Bookshelf speakers from Thonet & Vander blend the benefits of HiFi with the convenience of streaming
I’ve been testing out two sets of bookshelf speakers from German manufacturer Thonet & Vander.
Both models are what is known as active speakers.
These type of speaker systems are growing in popularity.
They give you the benefits of a traditional HiFi set-up mixed with the convenience of streaming.
They include a built-in amplifier that powers their stereo sound.
This means you need less room than for a traditional HiFi — just the space for the two speakers.
Thonet & Vander was set up in Berlin in 1949 by Hannes Josef Einrich, who established his electronics business using experience gained in telecommunications during the World War II.
The firm relaunched in the early 1990s led by a team of German engineers who wanted to manufacture speakers for the mass market.
The speaker cabinets in both models I tested are made from HDAA wood, which has rigid and dense properties.
This is better than conventional MDF as you get no vibration and a more accurate and efficient performance.
Kurbis BT Studio
The first model I received to test have been a big seller for a number of years: the Kurbis BT Studio Monitors.
With an integrated digital amplifier and a Bluetooth receiver, the Kurbis BT deliver the best of both worlds.
When it comes to active wireless speakers, there are two types.
With the Wi-Fi type, each speaker in a stereo pair comes with a power lead and the speakers are not connected so they both receive their signal independently.
The Kurbis BT are the second type: they are tethered together in master and slave style with a speaker cable connecting the slave speaker to the master speaker.
Ignore the claim of 340W peak power on the box. It’s factually correct but irrelevant because it only refers to brief bursts of the audio signal.
The amplification is rated at 68W, and this naturally works out at 34W per speaker. They pack a punch, that’s for sure.
Under each speaker’s smart black fabric grille is a 5.25in woofer made from aramid fibre which the firm says boosts the bass.
Above the woofer is a 1-in silk-dome tweeter surrounded by a suspension ring made from highly elastic rubber.
This decouples the driver from any vibrations coming out of the woofer beneath it.
On the rear are RCA Phono inputs and a regular TRS 3.5mm stereo analogue input.
There are three physical knobs to control volume, treble, and bass but there is no remote.
Audio quality is far superior to a single box Bluetooth speaker and on the whole I’d be pleased with the results from the Kurbis.
The speakers are equipped with Bluetooth 4.0 connectivity, which means you can stream music directly from smartphones, tablets and computers.
They support voice control via Alexa or Google Home.
Many of the same features are on the newer Kugel speakers.
However, these bookshelf monitors have four audio inputs; the extra option is optical which is a welcome addition.
They also use the aptX codec for more stable Bluetooth connectivity.
Under the hood they use a larger 6.5in woofer and they are more than twice as powerful.
They deliver 140 watts of power – that naturally means you get 70 watts of room-filling audio through each unit.

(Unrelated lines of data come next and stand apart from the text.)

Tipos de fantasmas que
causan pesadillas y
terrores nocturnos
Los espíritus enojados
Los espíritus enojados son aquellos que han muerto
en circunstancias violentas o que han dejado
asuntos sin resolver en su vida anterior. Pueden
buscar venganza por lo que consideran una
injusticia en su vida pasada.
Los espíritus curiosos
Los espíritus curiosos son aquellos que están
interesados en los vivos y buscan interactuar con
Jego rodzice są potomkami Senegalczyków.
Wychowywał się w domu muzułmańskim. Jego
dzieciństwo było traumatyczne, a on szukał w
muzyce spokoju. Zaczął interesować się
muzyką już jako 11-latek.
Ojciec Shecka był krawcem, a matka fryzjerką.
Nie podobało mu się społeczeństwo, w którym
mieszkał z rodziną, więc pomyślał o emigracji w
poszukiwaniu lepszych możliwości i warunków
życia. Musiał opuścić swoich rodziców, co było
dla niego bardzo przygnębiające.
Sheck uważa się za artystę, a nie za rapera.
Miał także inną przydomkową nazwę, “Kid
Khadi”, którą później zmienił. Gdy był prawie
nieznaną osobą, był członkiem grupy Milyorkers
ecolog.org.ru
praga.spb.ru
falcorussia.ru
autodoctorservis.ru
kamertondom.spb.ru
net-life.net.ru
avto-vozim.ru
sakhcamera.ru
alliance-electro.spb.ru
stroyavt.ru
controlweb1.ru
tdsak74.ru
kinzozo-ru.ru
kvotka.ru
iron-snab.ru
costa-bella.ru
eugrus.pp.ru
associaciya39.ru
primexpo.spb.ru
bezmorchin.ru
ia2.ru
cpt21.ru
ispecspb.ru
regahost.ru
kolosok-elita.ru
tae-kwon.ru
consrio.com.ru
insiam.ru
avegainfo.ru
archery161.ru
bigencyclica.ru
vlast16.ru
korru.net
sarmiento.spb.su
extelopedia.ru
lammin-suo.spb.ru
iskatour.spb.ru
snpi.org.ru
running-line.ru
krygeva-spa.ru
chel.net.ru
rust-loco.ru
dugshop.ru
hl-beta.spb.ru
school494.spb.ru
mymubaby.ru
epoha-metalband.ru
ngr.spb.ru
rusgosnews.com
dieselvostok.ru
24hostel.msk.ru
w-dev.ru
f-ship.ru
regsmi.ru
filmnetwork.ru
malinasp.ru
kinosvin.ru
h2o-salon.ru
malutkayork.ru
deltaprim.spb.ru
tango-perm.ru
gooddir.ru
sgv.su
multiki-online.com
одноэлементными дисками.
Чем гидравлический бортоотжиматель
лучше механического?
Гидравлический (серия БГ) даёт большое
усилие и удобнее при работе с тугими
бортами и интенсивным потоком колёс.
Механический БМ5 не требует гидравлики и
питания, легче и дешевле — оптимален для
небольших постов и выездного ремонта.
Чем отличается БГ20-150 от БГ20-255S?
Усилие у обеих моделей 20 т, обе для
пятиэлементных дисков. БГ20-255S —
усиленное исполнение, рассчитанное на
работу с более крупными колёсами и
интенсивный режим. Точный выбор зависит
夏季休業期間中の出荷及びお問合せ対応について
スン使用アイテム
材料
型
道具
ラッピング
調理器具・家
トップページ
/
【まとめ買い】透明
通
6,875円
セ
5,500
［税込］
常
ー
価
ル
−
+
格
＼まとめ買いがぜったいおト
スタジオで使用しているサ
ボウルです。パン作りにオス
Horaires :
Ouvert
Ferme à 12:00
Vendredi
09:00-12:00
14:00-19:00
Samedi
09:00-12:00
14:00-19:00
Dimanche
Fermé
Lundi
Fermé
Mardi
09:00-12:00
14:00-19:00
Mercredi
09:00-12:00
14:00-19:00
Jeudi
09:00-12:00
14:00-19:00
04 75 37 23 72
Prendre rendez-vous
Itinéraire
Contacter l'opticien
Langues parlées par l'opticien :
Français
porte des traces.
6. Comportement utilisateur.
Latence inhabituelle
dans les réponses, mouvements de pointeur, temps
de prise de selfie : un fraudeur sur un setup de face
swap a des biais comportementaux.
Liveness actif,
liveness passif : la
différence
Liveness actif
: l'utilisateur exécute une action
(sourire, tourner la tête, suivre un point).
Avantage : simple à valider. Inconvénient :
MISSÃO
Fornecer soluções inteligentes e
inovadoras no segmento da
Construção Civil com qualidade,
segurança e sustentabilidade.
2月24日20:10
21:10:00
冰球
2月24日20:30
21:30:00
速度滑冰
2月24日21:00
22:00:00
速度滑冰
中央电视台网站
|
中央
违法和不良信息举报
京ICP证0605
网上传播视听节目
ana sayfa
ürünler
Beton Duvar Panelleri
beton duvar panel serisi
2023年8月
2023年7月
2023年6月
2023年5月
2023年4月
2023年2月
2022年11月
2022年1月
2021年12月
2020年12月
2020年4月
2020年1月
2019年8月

Audio sounds fantastic and the Kugel live up to their claim of being studio quality.
Bass is monstrous and the definition and clarity listening to all types of music is exceptional.
Kugel also come with a remote control unit so you can ignore the physical buttons on the master speaker.
These are controls for input, Bluetooth pairing, bass, treble and volume and all are replicated on the remote.
In conclusion, if you buy either set of speakers you will be happy with your purchase but I would personally recommend investing the extra cash in the Kugel.
Thonet & Vander Kugel cost £329.99 and Thonet & Vander Kurbis BT cost £179.99.